Melt pond evolution and glacier acceleration:
An investigation into the cause of fast glacial flow in
East Greenland

This Project is supported in part by a generous grant from the
Dan and Betty Churchill Exploration Fund

Gordon Hamilton and Leigh Stearns

June 22, 2006 to August 29 2006

Journal entries and Gallery of photos

Gordon HamiltonLeigh Strearns

Mass from the interior of the Greenland ice sheet is transported to the ocean by numerous large, fast flowing outlet glaciers. Changes in the flow configuration of these outlet glaciers modulate ice sheet mass balance and sea level. Recent estimates show that Greenland's contribution to sea level has more than doubled in the past decade.

Our project is a partnership with colleagues from Harvard University, Lamont-Doherty Earth Observatory (LDEO), the Danish National Space Center (DNSC), the Geological Survey of Denmark and Greenland (GEUS), and the Consejo Superior de Investigaciones Cientificas, Spain (CSIC) (see Helheim 2006 for details). The objective of the larger project is to characterize the behavior of glacial earthquakes beneath fast moving outlet glaciers in Greenland (Ekström et al., 2006). The seasonality and distribution of these earthquakes implies a correlation with subglacial hydrology. We hypothesize that the subglacial drainage system, which must adjust for an increases in melt water due to warming, causes glacier acceleration and small seismic events.

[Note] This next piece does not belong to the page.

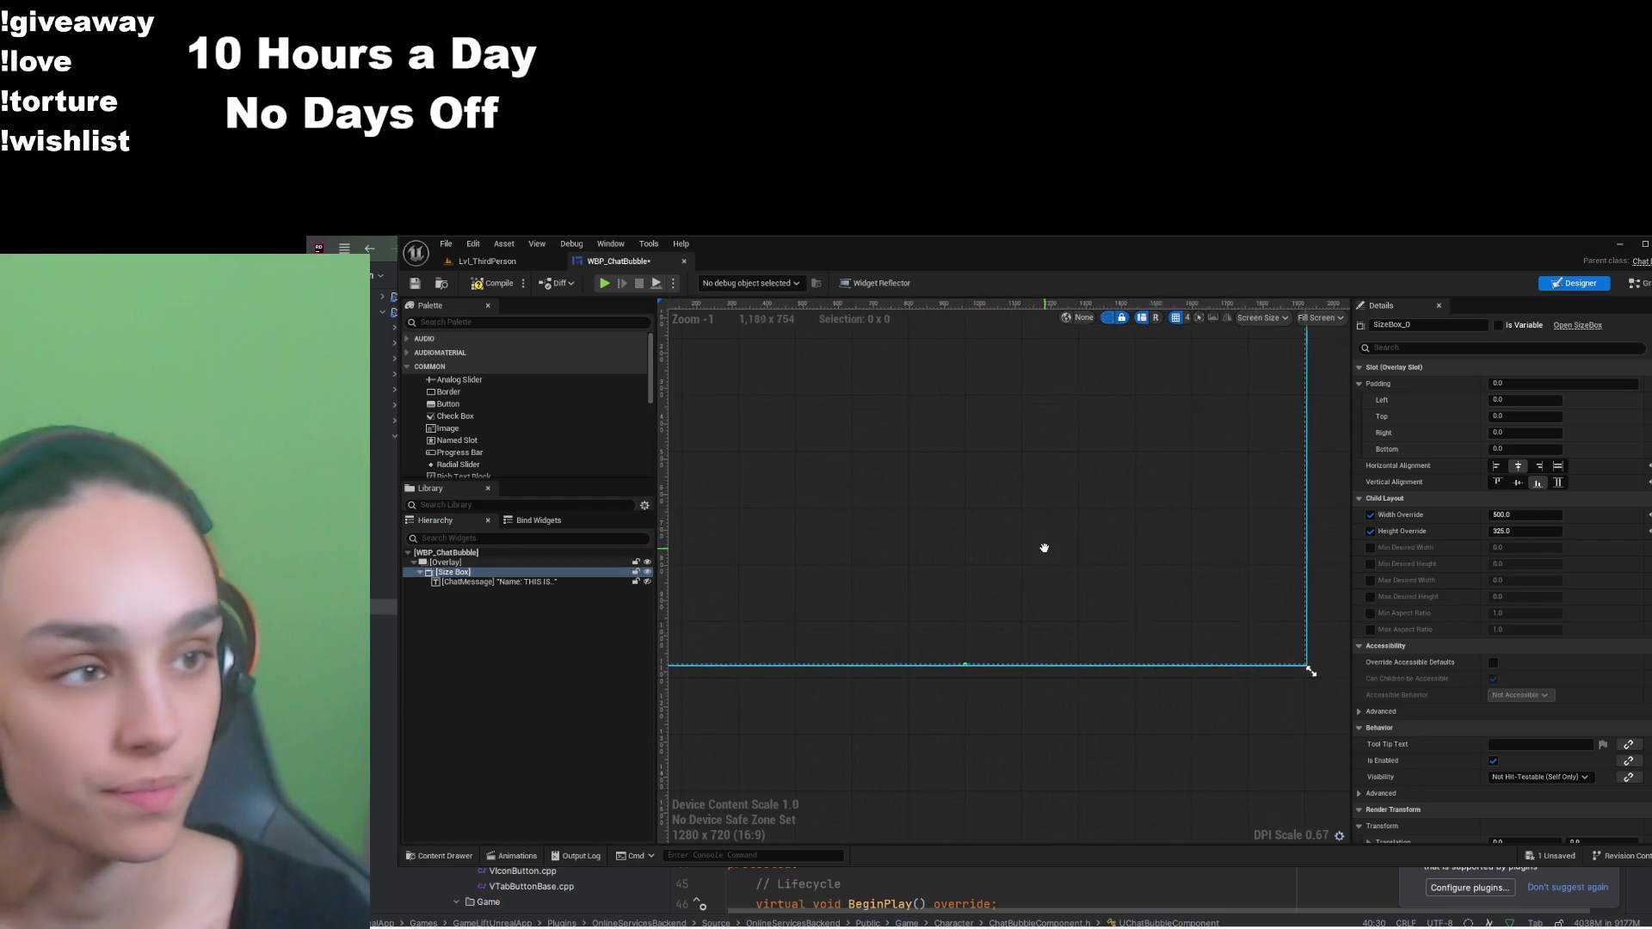
pyautogui.scroll(-2, 964, 582)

Our project will be to deploy five GPS stations down-stream of a large melt pond. If time permits, we will place a sixth GPS unit up-stream of the melt pond, as a control. An automatic weather station (AWS site) will be installed on an adjacent mountain ridge. Given any flexibility in the logistics, we will position two AWS sites at two different elevations, to quantify the effect of elevation on weather observations (lapse rate).